-- Opening Marker --
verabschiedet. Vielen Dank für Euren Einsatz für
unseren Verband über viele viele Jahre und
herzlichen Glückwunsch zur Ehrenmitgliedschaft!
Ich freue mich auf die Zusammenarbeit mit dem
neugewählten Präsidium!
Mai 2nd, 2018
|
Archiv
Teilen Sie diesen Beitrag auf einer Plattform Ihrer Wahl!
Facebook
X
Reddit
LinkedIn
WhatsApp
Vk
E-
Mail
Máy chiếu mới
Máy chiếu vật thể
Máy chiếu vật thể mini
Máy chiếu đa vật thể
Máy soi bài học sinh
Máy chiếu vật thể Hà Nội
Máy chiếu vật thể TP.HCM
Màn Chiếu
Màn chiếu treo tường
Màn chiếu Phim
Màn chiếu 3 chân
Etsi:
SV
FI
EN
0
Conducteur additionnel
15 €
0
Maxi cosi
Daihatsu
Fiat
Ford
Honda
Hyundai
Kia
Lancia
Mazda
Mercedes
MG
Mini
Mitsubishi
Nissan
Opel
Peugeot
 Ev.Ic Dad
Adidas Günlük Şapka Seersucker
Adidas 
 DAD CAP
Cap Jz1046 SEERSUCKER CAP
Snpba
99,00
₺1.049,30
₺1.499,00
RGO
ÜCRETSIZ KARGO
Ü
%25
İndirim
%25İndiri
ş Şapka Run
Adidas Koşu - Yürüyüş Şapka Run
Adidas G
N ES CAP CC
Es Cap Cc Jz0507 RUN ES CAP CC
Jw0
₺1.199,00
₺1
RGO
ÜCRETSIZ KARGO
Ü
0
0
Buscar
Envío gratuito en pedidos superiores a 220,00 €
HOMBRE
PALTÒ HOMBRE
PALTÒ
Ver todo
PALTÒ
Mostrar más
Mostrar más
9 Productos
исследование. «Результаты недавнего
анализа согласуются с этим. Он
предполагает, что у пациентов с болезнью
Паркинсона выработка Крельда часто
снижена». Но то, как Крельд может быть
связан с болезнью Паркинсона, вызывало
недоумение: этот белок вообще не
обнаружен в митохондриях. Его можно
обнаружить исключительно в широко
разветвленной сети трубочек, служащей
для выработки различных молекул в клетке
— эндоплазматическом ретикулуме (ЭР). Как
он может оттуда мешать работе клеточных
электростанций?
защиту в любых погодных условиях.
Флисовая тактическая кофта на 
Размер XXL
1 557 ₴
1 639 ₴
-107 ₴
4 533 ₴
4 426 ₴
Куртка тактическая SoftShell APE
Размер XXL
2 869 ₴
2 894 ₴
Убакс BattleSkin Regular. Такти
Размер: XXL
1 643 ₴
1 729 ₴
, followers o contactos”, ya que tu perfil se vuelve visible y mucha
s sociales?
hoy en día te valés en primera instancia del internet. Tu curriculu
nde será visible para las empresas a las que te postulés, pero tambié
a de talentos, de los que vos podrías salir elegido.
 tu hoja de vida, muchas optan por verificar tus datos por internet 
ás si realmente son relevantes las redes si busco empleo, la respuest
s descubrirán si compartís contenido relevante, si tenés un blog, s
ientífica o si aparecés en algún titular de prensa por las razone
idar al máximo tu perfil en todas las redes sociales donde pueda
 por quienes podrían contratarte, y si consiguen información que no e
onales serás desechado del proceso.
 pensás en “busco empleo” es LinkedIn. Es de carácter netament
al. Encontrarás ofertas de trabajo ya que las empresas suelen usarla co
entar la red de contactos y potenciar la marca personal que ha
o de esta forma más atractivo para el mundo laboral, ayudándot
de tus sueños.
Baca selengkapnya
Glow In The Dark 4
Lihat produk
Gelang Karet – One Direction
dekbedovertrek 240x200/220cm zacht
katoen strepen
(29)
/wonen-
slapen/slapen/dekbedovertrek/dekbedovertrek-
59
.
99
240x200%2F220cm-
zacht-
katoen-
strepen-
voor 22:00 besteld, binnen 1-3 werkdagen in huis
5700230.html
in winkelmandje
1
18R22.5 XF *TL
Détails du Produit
-- Closing Marker --
• [PROBLEM TO SOLVE]:
Answer with a number alone: how many lines of the listing above include the string "dekbedovertrek"?

• [YOUR SOLUTION]:
2